My pipeline fails using DirectRunner once we have reached the maximum
number of open files!! Looking at the logging I see a very large
number of threads (consumers) which seem to be connecting to the Kafka
broker which makes no sense. I have a topic with a single partition!
So literally 100’s of these. Notice the pool thread numbers and
Consumer client id's
[INFO ] 2021-05-23 08:37:56.511 [pool-82-thread-1]
kafka.clients.consumer.internals.SubscriptionState - [Consumer
clientId=consumer-Reader-0_offset_consumer_1203867505_report-processor--75,
groupId=Reader-0_offset_consumer_1203867505_report-processor-] Seeking
to LATEST offset of partition my_topic-0
…..
[INFO ] 2021-05-23 08:37:56.516 [pool-134-thread-1]
kafka.clients.consumer.internals.SubscriptionState - [Consumer
clientId=consumer-Reader-0_offset_consumer_1204976634_report-processor—127,
groupId=Reader-0_offset_consumer_1204976634_report-processor-] Seeking
to LATEST offset of partition my_topic-0
….
[INFO ] 2021-05-23 08:37:56.517 [pool-48-thread-1]

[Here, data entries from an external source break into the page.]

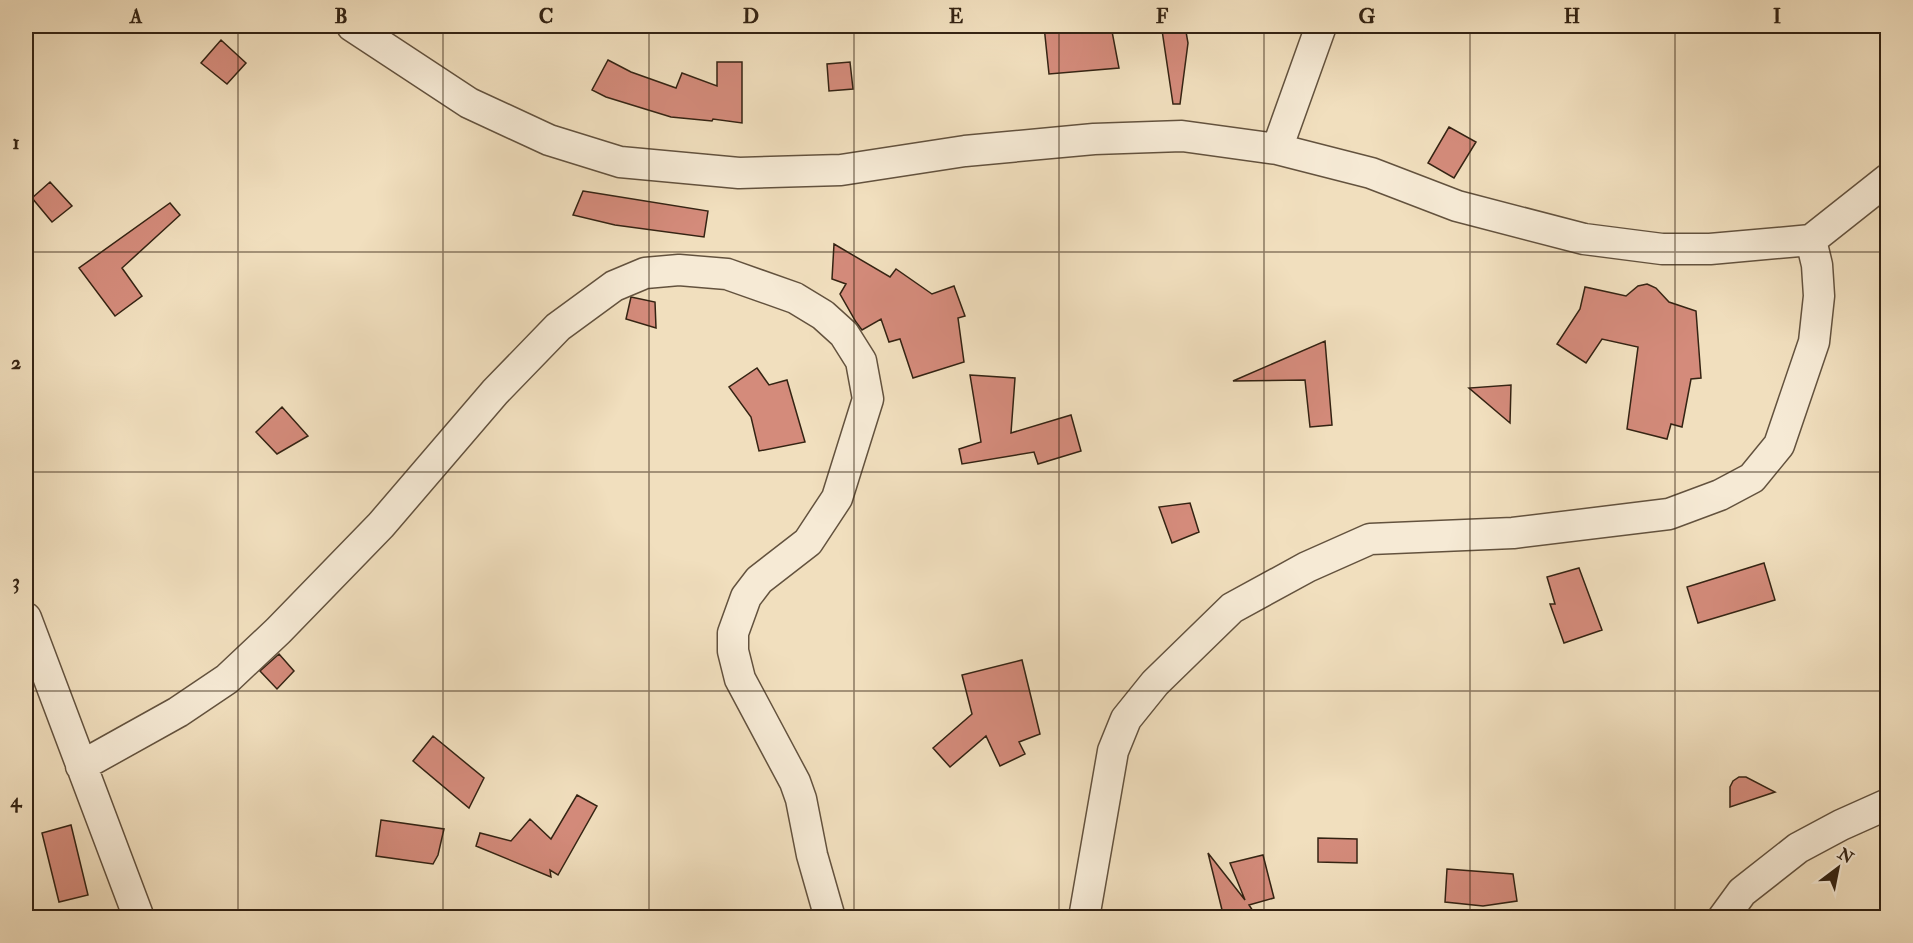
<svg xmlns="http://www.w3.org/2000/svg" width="1913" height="943" font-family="'IM FELL Double Pica',serif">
<rect width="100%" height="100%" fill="#f1dfbe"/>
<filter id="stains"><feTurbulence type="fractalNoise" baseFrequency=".00333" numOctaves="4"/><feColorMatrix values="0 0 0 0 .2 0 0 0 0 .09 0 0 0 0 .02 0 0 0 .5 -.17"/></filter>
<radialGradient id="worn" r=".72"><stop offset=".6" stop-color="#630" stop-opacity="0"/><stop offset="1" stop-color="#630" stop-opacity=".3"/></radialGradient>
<path fill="#d48b7b" stroke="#342313" stroke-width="1.5" d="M 1044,26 L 1111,26 L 1119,68 L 1049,74 Z
M 1185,26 L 1188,43 L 1180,104 L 1173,104 L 1162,30 Z
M 221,40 L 246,63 L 227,84 L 201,63 Z
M 608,60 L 631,72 L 676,88 L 682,73 L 717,86 L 717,62 L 742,62 L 742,123 L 713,119 L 712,121 L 671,117 L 606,97 L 592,90 Z
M 850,62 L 853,89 L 829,91 L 827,64 Z
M 1449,127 L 1476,142 L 1454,178 L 1428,163 Z
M 50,182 L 72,206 L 52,222 L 32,198 Z
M 583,191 L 708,211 L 704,237 L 615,225 L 573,215 Z
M 170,203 L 180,215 L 122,268 L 142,296 L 115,316 L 79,268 Z
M 834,244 L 890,277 L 896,269 L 932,294 L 954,286 L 965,316 L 958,318 L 964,362 L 913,378 L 900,339 L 889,342 L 881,319 L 862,330 L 856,322 L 840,294 L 846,284 L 832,279 Z
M 1647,284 L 1656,288 L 1669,302 L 1696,311 L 1701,378 L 1691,379 L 1682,427 L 1671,424 L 1667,439 L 1627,429 L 1638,347 L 1602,339 L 1586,363 L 1557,344 L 1580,309 L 1585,287 L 1626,296 L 1638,286 Z
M 631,297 L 655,302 L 656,328 L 626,319 Z
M 1325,341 L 1332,425 L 1310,427 L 1305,380 L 1233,381 Z
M 757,368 L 769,385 L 787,380 L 805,442 L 759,451 L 751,417 L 729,387 Z
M 970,375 L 1015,378 L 1011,433 L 1071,415 L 1081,451 L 1038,464 L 1034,452 L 962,464 L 959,449 L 981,442 Z
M 1511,385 L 1510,423 L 1469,388 Z
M 282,407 L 308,436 L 277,454 L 256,432 Z
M 1190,503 L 1199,532 L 1172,543 L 1159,507 Z
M 1764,563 L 1775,600 L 1698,623 L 1687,587 Z
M 1579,568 L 1602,630 L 1564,643 L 1550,604 L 1555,604 L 1547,577 Z
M 279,654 L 294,671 L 277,689 L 260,671 Z
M 1022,660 L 1040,734 L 1019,742 L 1025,754 L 1000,766 L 986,736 L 950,767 L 933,748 L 972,714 L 962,675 Z
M 433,736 L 484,778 L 469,808 L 413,761 Z
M 1739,777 L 1746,777 L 1775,792 L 1730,807 L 1730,787 L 1733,781 Z
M 577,795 L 597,806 L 558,875 L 550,870 L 551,877 L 476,846 L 480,833 L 511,841 L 530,819 L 551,839 Z
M 381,820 L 444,829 L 438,855 L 433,864 L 376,856 Z
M 71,825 L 88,895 L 59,902 L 42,833 Z
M 1318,838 L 1357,839 L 1357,863 L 1318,862 Z
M 1208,853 L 1245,900 L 1230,863 L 1263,855 L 1274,898 L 1249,905 L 1253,911 L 1224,918 Z
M 1447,869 L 1513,874 L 1517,901 L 1483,906 L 1445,902 Z"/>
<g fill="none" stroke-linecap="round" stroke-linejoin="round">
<defs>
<path id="minor" d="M 352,26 L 469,103 L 549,140 L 620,162 L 739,173 L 841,170 L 965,151 L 1094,139 L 1182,136 L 1277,149 L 1371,173 L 1457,206 L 1584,239 L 1662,249 L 1710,249 L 1811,240 L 1817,265 L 1819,296 L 1814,342 L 1779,445 L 1752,478 L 1720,495 L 1669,514 L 1513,533 L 1370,539 L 1307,567 L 1232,608 L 1155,683 L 1126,719 L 1113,751 L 1084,918
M 1277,149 L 1321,26
M 1811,240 L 1888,179
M 26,618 L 139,918
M 81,766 L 178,712 L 227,679 L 278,631 L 381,525 L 495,392 L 558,327 L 614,286 L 645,273 L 679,270 L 727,274 L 795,298 L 823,315 L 844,334 L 861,361 L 868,399 L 837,498 L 808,542 L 759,580 L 746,597 L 733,633 L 733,651 L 740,679 L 795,782 L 801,799 L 812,855 L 830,918
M 1723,918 L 1742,892 L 1798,848 L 1841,825 L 1888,804"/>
</defs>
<use href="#minor" stroke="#63523e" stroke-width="33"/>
<use href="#minor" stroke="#f6ead5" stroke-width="30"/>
</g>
<path fill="none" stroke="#342313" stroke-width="1.5" stroke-opacity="0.55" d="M 238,26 L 238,918M 443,26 L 443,918M 649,26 L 649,918M 854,26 L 854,918M 1059,26 L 1059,918M 1264,26 L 1264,918M 1470,26 L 1470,918M 1675,26 L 1675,918M 26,252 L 1888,252M 26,472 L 1888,472M 26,691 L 1888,691"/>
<rect width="1913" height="943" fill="none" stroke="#f1dfbe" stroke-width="66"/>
<g transform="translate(1838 868) rotate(32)" stroke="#f6ead5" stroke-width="4.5" paint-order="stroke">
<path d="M0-4.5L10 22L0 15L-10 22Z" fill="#342313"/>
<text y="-9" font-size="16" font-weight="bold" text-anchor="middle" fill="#342313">N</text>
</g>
<rect x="33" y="33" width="1847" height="877" fill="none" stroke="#342313" stroke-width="2"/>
<g font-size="20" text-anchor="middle" font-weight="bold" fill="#342313">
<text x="136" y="23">A</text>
<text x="341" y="23">B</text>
<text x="546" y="23">C</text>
<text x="751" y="23">D</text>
<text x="956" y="23">E</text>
<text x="1162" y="23">F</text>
<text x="1367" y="23">G</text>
<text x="1572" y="23">H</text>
<text x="1777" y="23">I</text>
<text x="16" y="149">1</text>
<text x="16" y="369">2</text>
<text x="16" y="588">3</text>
<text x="16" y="807">4</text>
</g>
<rect width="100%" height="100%" filter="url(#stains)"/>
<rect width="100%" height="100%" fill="url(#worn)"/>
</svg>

kafka.clients.consumer.internals.SubscriptionState - [Consumer
clientId=consumer-Reader-0_offset_consumer_283343789_report-processor--41,
groupId=Reader-0_offset_consumer_283343789_report-processor-] Seeking
to LATEST offset of partition my_topic-0
….
etc ….
So my issue resembles the one which is described in the Stackoverflow
and I can confirm that switching to a Flink runner resolves the
problem but surely there is an explanation ? Is there a know bug with
Direct Runner ?
Kind thanks,
Serge